▶ [Opdrachten]
a) Wat is volgens de bespreking de titel van de zesde dichtbundel van Rob Schouten?
b) Neem uit de bespreking letterlijk over, te beginnen bij "Bij wijze van" en eindigend bij "Rob Schouten (o1954).".
c) Schrijf de bespreking van Rob Schoutens bundel Huiselijk verkeer verder vanaf het punt waar ze ophoudt.

▶ [Fragment]
Bij wijze van tegengas
De zesde dichtbundel van Rob Schouten is getiteld Huiselijk verkeer. Schouten-lezers kenden die titel al uit de vorige bundel: een van de afdelingen van Te voorschijn stommelt het heelal (1988) heette immers ook zo. Schouten borduurt in Huiselijk verkeer dan ook voort op het succes van de vorige bundel, in de kritieken bewonderd als lelijke, banale poëzie waaruit ‘een niet altijd even frisse beddenlucht’ opsteeg. Het voortborduren blijkt ook uit de titel van het eerste gedicht uit de bundel: ‘Huis van ervaring’. Dat huis-hoorbaar is ook het veel gebruikelijkere ‘huis van bewaring’, dat wil zeggen: de gevangenis - dat huis is onmiddellijk herkenbaar dat van Schouten:
Rob Schouten (o1954).
Het huis boert of het koffie zet
warmbloedig door zijn aderen.
waarin een dode vulpen lekt.
De weinig frisse lucht spreekt al uit het eerste werkwoord, ‘boert’, dat vervolgens niet meer blijkt dan een oprisping van de centrale verwarming, of van het koffiezet-apparaat. Even verderop in het gedicht kucht ook de geliefde ‘vroeg in bed’; de sfeer, of nee beter: het intieme aroma van de familie Schouten waait ons alweer tegemoet.

▶ [Gegeven informatie]

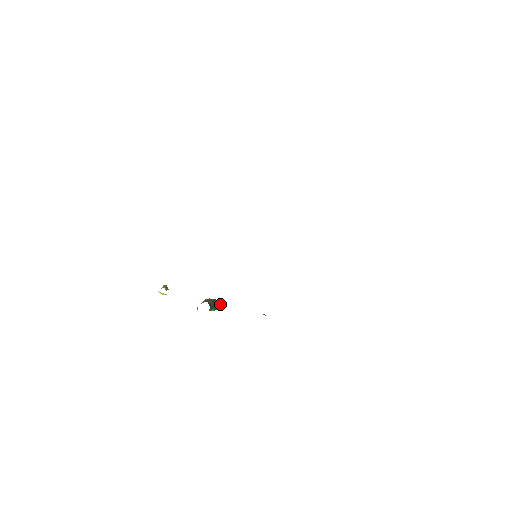
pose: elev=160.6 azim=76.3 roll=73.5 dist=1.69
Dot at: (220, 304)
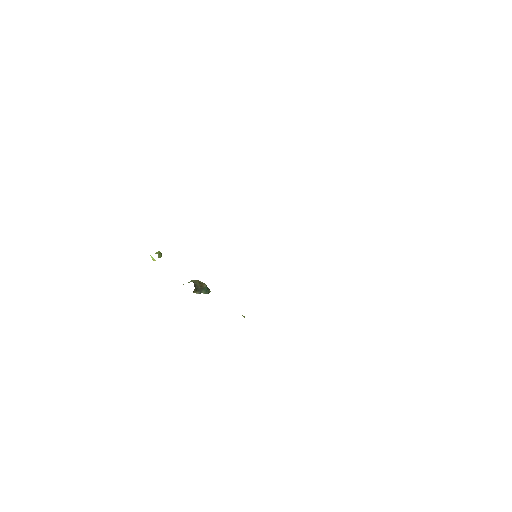
Dot at: (208, 289)
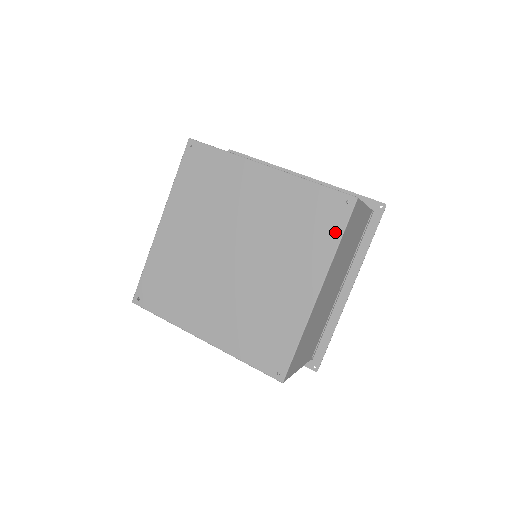
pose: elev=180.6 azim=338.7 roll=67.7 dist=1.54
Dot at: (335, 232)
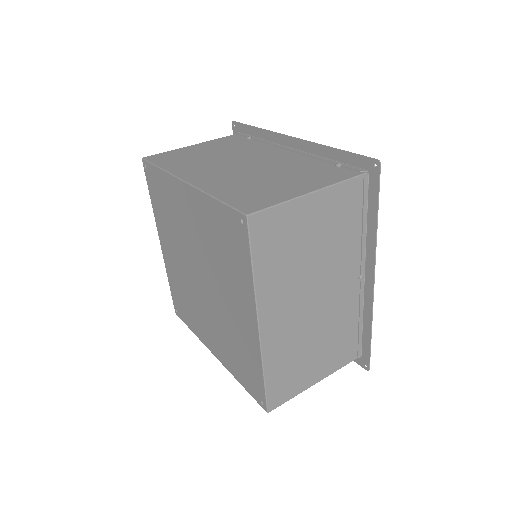
Dot at: (245, 259)
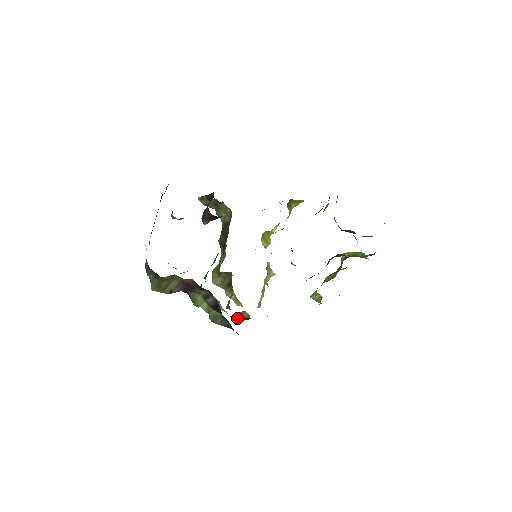
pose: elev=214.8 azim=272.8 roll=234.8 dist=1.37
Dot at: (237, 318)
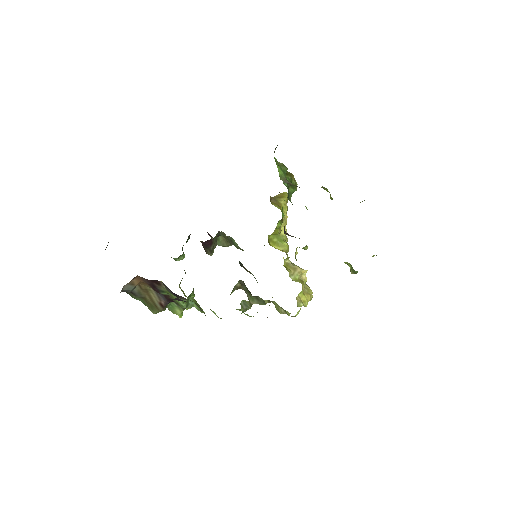
Dot at: (241, 310)
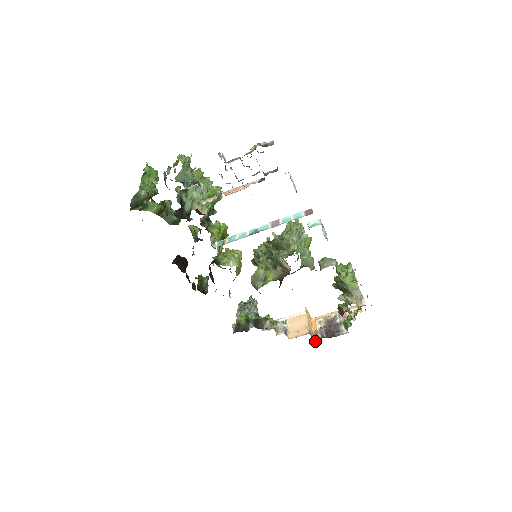
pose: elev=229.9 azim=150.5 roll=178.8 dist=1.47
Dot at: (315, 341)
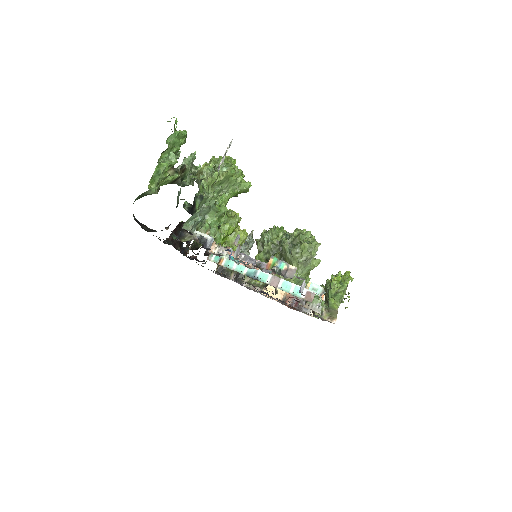
Dot at: (284, 304)
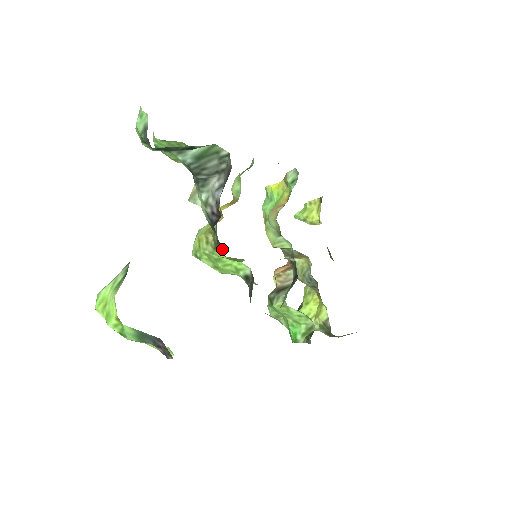
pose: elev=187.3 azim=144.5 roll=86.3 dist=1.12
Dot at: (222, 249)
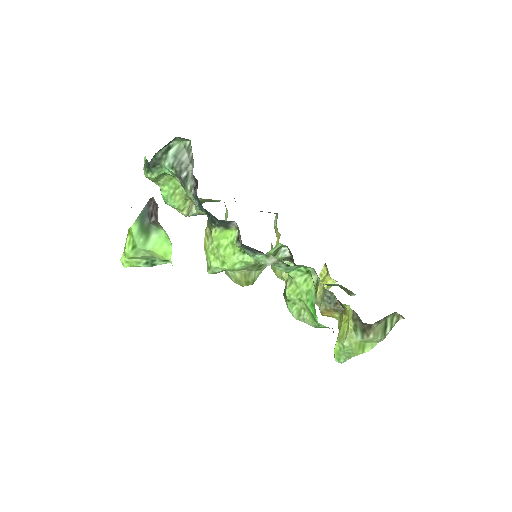
Dot at: (211, 217)
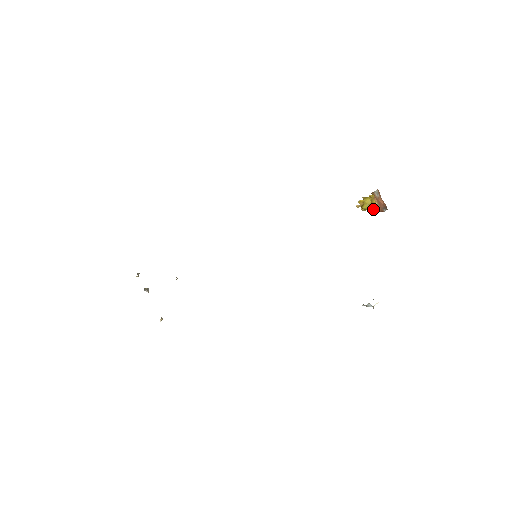
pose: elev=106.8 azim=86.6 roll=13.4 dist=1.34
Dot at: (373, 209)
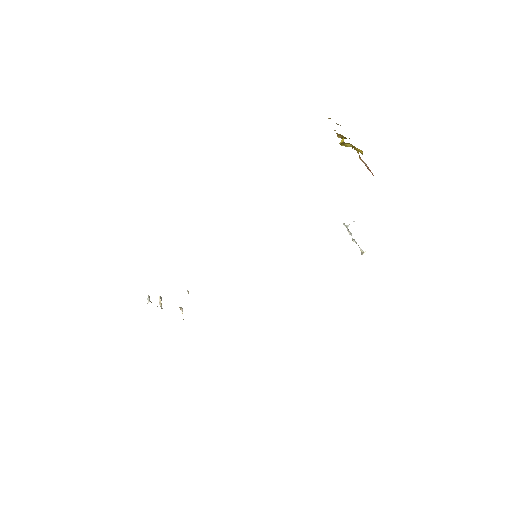
Dot at: occluded
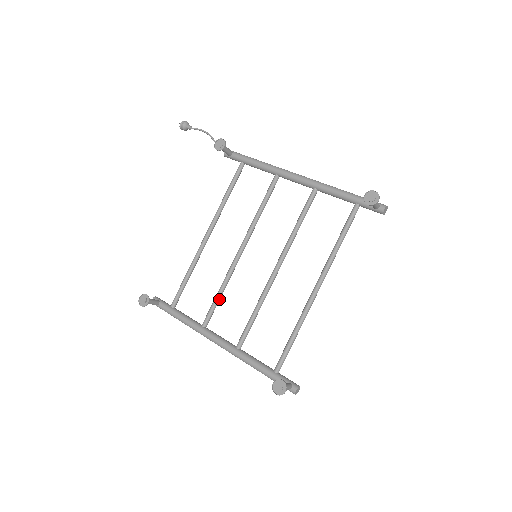
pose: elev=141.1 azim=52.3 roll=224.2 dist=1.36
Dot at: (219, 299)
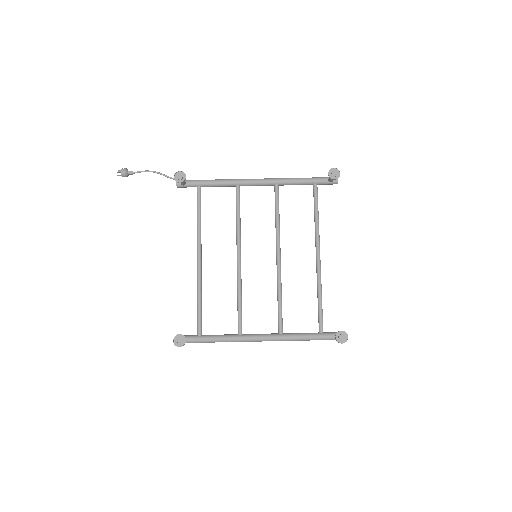
Dot at: (241, 306)
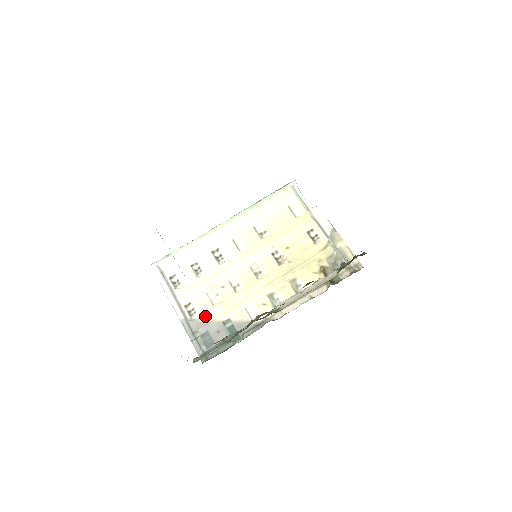
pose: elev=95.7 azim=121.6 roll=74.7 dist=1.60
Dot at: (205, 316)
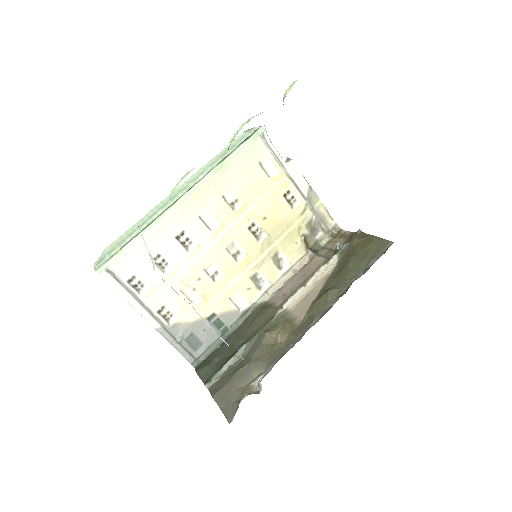
Dot at: (185, 317)
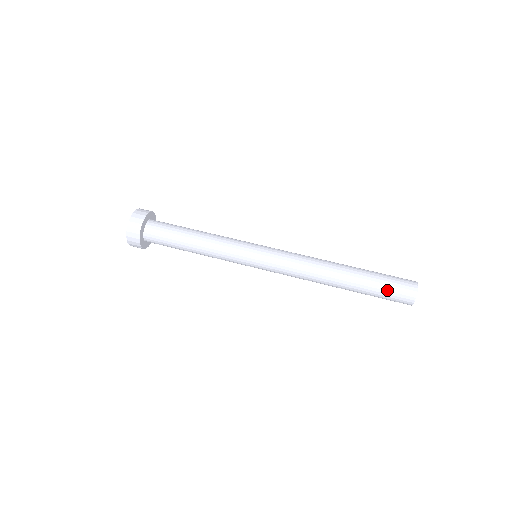
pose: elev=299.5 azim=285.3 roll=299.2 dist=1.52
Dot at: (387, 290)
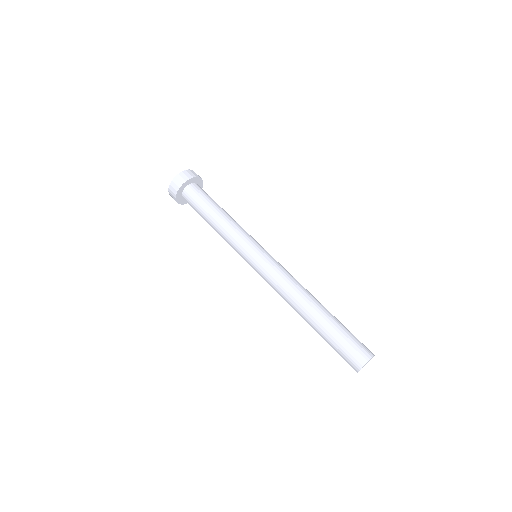
Dot at: (343, 345)
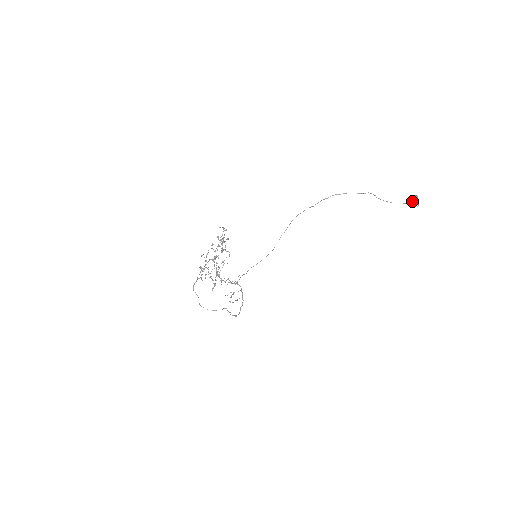
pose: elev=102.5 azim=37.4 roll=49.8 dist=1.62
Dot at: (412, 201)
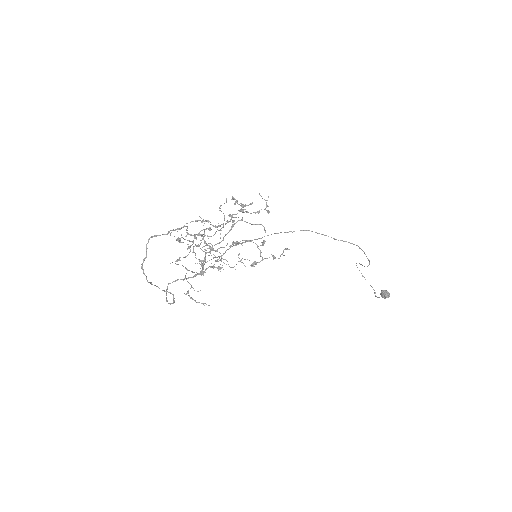
Dot at: (384, 296)
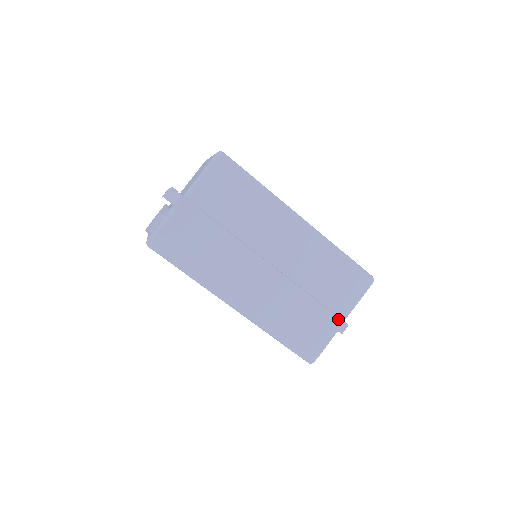
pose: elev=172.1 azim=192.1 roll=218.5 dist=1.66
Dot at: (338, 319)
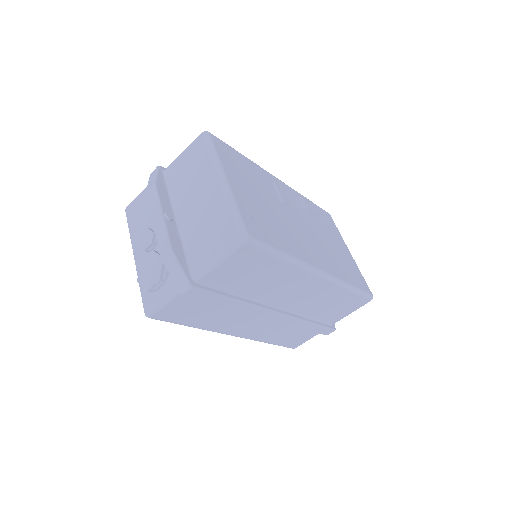
Dot at: (328, 329)
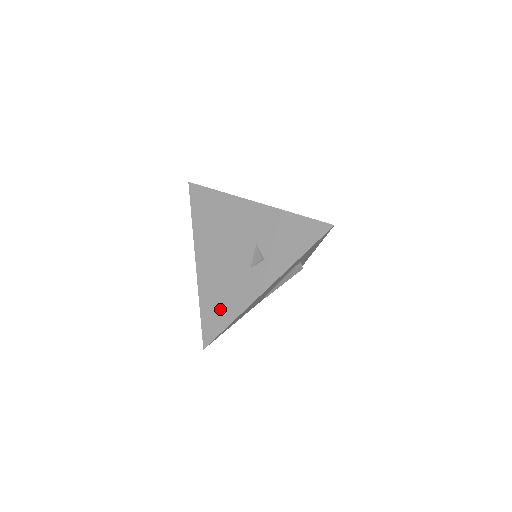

▶ [Uitwerkingen per opdracht]
a) Huiselijk verkeer

b)
Bij wijze van tegengas
De zesde dichtbundel van Rob Schouten is getiteld Huiselijk verkeer. Schouten-lezers kenden die titel al uit de vorige bundel: een van de afdelingen van Te voorschijn stommelt het heelal (1988) heette immers ook zo. Schouten borduurt in Huiselijk verkeer dan ook voort op het succes van de vorige bundel, in de kritieken bewonderd als lelijke, banale poëzie waaruit ‘een niet altijd even frisse beddenlucht’ opsteeg. Het voortborduren blijkt ook uit de titel van het eerste gedicht uit de bundel: ‘Huis van ervaring’. Dat huis-hoorbaar is ook het veel gebruikelijkere ‘huis van bewaring’, dat wil zeggen: de gevangenis - dat huis is onmiddellijk herkenbaar dat van Schouten:
Rob Schouten (o1954).

c)
Natuurlijk, er is tussen 1988 en 1992 wel het een en ander veranderd in het huiselijk verkeer: er is een nakomeling geboren die de dienstregeling dicteert als een ‘verwenste oliebarones’. Dat ‘verwenste’ is opnieuw een typische ontregeling: want in eerste instantie klinkt het veel meer voor de hand liggende ‘verwende’ er dwars doorheen, pas daarna lees je wat er staat en realiseer je je de betekenis. Schouten is in Huiselijk verkeer voortdurend bezig om bij wijze van tegengas al de clichés en voorspelbaarheden die bij de gezinsuitbreiding horen, zoals de ‘behouwen doses kraamvisite’, of ‘Het Trotse Vader’, om te buigen naar zijn eigen morsige beleving:
Pilaarheilig ontwaak ik 's morgens vroeg
in trance en zie de streng verboden borsten
van Moeder Gods lokken. Wanneer doe jij
het voor het eerst, kreunend alsof je baart?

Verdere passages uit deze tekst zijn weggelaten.